▸ Work request
Retype the lines of the items word for word, starting at the line that contains "ue habían oído la palabra, creyeron; y el" and ending with the last line of the items. Leave the pictures out.

▸ Given data
┌────────

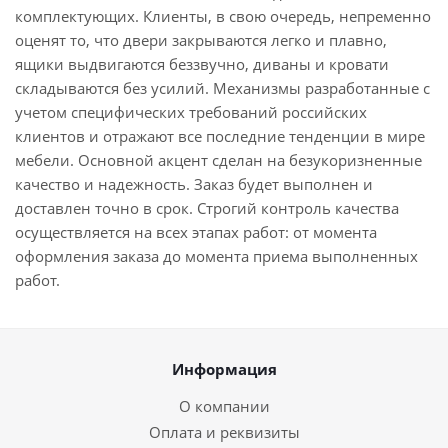
комплектующих. Клиенты, в свою очередь, непременно
оценят то, что двери закрываются легко и плавно,
ящики выдвигаются беззвучно, диваны и кровати
складываются без усилий. Механизмы разработанные с
учетом специфических требований российских
клиентов и отражают все последние тенденции в мире
мебели. Основной акцент сделан на безукоризненные
качество и надежность. Заказ будет выполнен и
доставлен точно в срок. Строгий контроль качества
осуществляется на всех этапах работ: от момента
оформления заказа до момента приема выполненных
работ.
Информация
О компании
Оплата и реквизиты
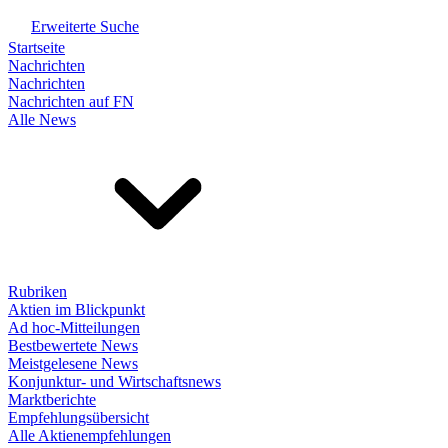
Erweiterte Suche
Startseite
Nachrichten
Nachrichten
Nachrichten auf FN
Alle News
Rubriken
Aktien im Blickpunkt
Ad hoc-Mitteilungen
Bestbewertete News
Meistgelesene News
Konjunktur- und Wirtschaftsnews
Marktberichte
Empfehlungsübersicht
Alle Aktienempfehlungen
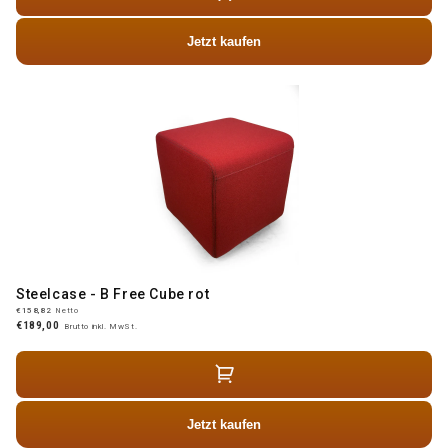
Jetzt kaufen
Steelcase - B Free Cube rot
€158,82
Netto
€189,00
Brutto inkl. MwSt.
Jetzt kaufen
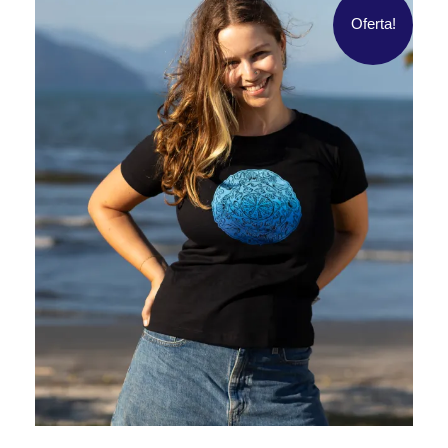
Oferta!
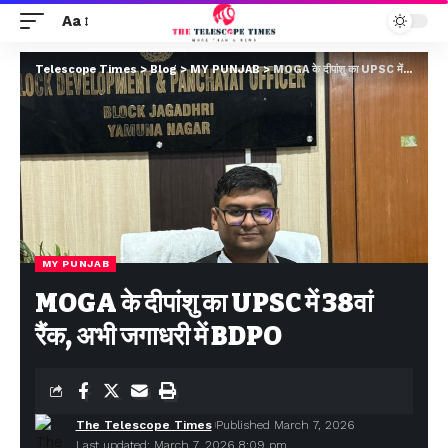
Aa
Telescope Times
>
Blog
>
MY PUNJAB
>
MOGA के दीपांशु का UPSC में 38वां रैंक, अभी जगाधरी में BDPO
MY PUNJAB
MOGA के दीपांशु का UPSC में 38वां
रैंक, अभी जगाधरी में BDPO
The Telescope Times
Published March 7, 2026
Last updated: March 7, 2026 8:09 pm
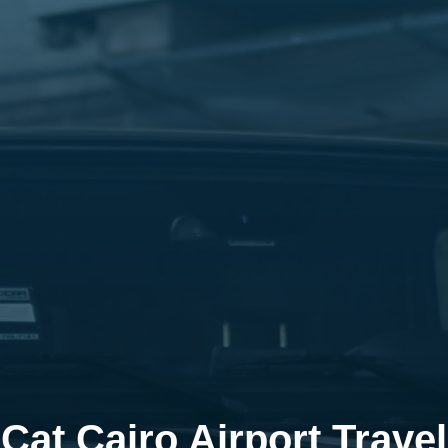
Cat Cairo Airport Travel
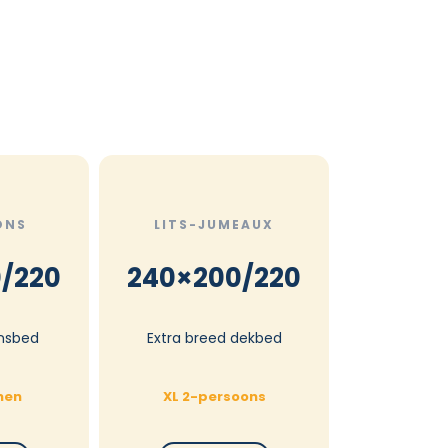
ONS
LITS-JUMEAUX
/220
240×200/220
nsbed
Extra breed dekbed
nen
XL 2-persoons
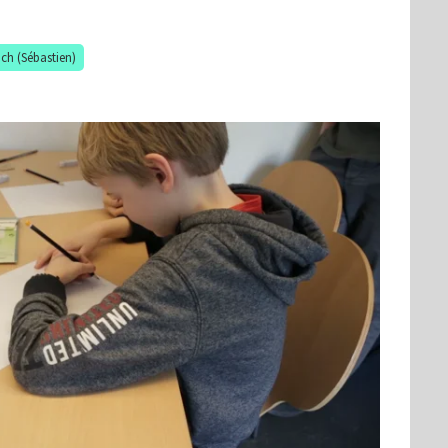
h (Sébastien)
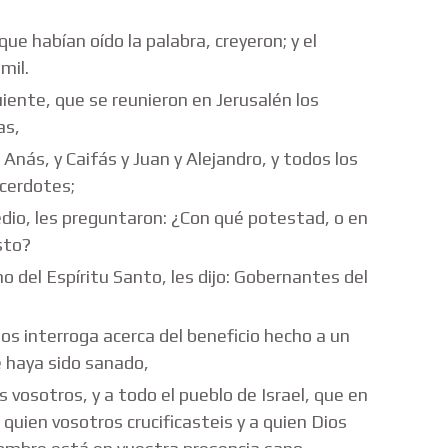
ue habían oído la palabra, creyeron; y el
mil.
uiente, que se reunieron en Jerusalén los
as,
Anás, y Caifás y Juan y Alejandro, y todos los
acerdotes;
dio, les preguntaron: ¿Con qué potestad, o en
sto?
o del Espíritu Santo, les dijo: Gobernantes del
s interroga acerca del beneficio hecho a un
 haya sido sanado,
 vosotros, y a todo el pueblo de Israel, que en
quien vosotros crucificasteis y a quien Dios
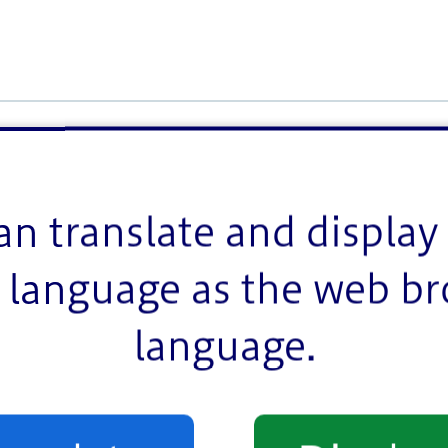
面積(ヘクタ
換地
事業決定
ール)
an translate and display 
平成17年2月15日
language as the web b
1.4
平成
区第50号
language.
平成17年9月16日
3.5
平
区第315号
平成18年6月30日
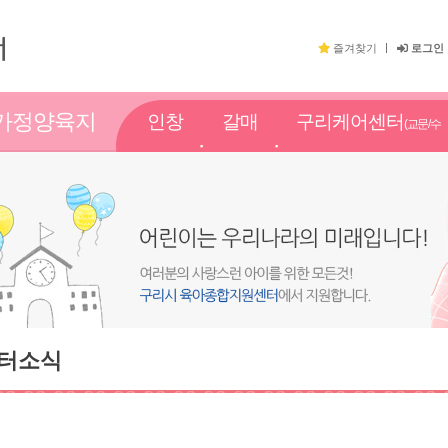
즐겨찾기
로그인
가정양육지
인창
갈매
구리케어센터
(교문/수
원
점
점
택점)
터소식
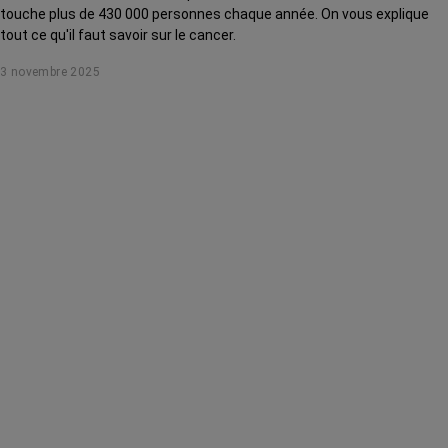
touche plus de 430 000 personnes chaque année. On vous explique
tout ce qu'il faut savoir sur le cancer.
3 novembre 2025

└────────

▸ Answer for the task
ue habían oído la palabra, creyeron; y el
mil.
uiente, que se reunieron en Jerusalén los
as,
Anás, y Caifás y Juan y Alejandro, y todos los
acerdotes;
dio, les preguntaron: ¿Con qué potestad, o en
sto?
o del Espíritu Santo, les dijo: Gobernantes del
s interroga acerca del beneficio hecho a un
 haya sido sanado,
 vosotros, y a todo el pueblo de Israel, que en
quien vosotros crucificasteis y a quien Dios
面積(ヘクタ
換地
事業決定
ール)
an translate and display 
平成17年2月15日
language as the web b
1.4
平成
区第50号
language.
平成17年9月16日
3.5
平
区第315号
平成18年6月30日
즐겨찾기
로그인
가정양육지
인창
갈매
구리케어센터
(교문/수
원
점
점
택점)
터소식
touche plus de 430 000 personnes chaque année. On vous explique
tout ce qu'il faut savoir sur le cancer.
3 novembre 2025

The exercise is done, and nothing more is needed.